Rewrite the lines of the data from the one containing "What volume does" down through the one containing "The reading is 8100 (ft³)", swapping "parentheses" for "brackets" and leaving everything else unchanged. Provide only those lines.

*** Data provided ***

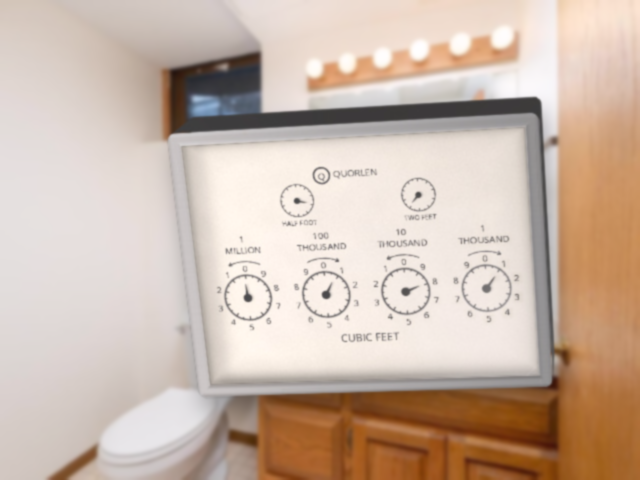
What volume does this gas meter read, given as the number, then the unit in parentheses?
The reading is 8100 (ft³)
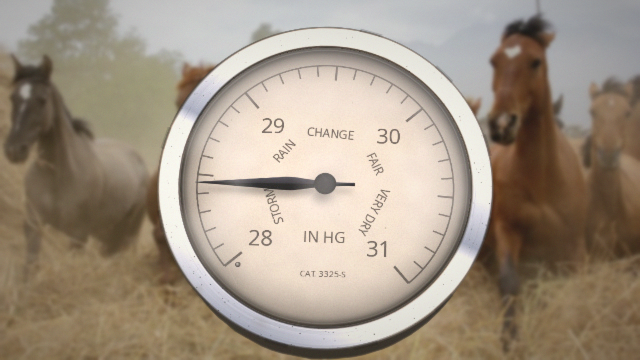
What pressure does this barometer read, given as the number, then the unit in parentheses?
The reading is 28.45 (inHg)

*** End of Data provided ***
*** Data provided ***

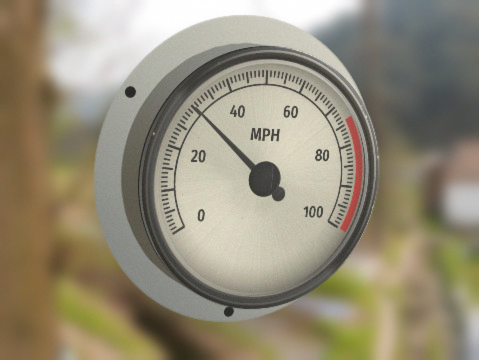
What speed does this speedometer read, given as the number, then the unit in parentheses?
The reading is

*** End of Data provided ***

**Response**
What volume does this gas meter read, given as the number, then the unit in brackets?
The reading is 8100 (ft³)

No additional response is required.